Each line with the string "right" is to be copied from the records below.

#### Source data

»»

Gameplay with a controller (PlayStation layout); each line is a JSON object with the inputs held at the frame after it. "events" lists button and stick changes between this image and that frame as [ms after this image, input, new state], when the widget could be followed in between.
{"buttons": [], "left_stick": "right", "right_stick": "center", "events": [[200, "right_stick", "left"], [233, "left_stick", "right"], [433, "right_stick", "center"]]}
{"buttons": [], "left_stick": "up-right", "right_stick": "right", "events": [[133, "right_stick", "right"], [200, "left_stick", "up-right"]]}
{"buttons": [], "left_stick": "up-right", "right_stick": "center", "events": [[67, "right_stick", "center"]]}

««
»»

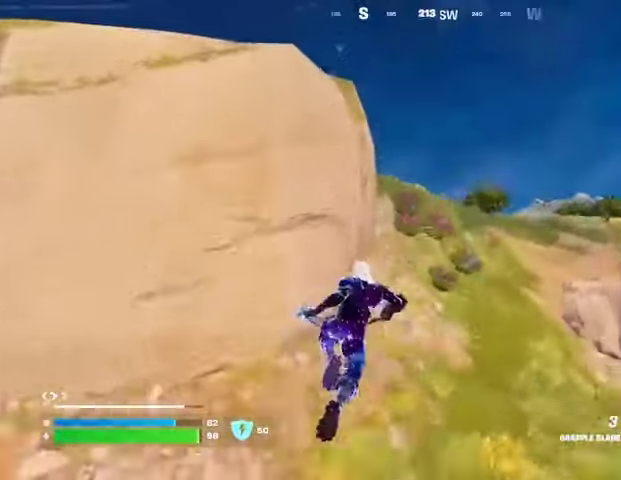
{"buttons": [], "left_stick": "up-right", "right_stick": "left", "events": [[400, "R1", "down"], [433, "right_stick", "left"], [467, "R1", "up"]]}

««

#### Response to the task
{"buttons": [], "left_stick": "right", "right_stick": "center", "events": [[200, "right_stick", "left"], [233, "left_stick", "right"], [433, "right_stick", "center"]]}
{"buttons": [], "left_stick": "up-right", "right_stick": "right", "events": [[133, "right_stick", "right"], [200, "left_stick", "up-right"]]}
{"buttons": [], "left_stick": "up-right", "right_stick": "center", "events": [[67, "right_stick", "center"]]}
{"buttons": [], "left_stick": "up-right", "right_stick": "left", "events": [[400, "R1", "down"], [433, "right_stick", "left"], [467, "R1", "up"]]}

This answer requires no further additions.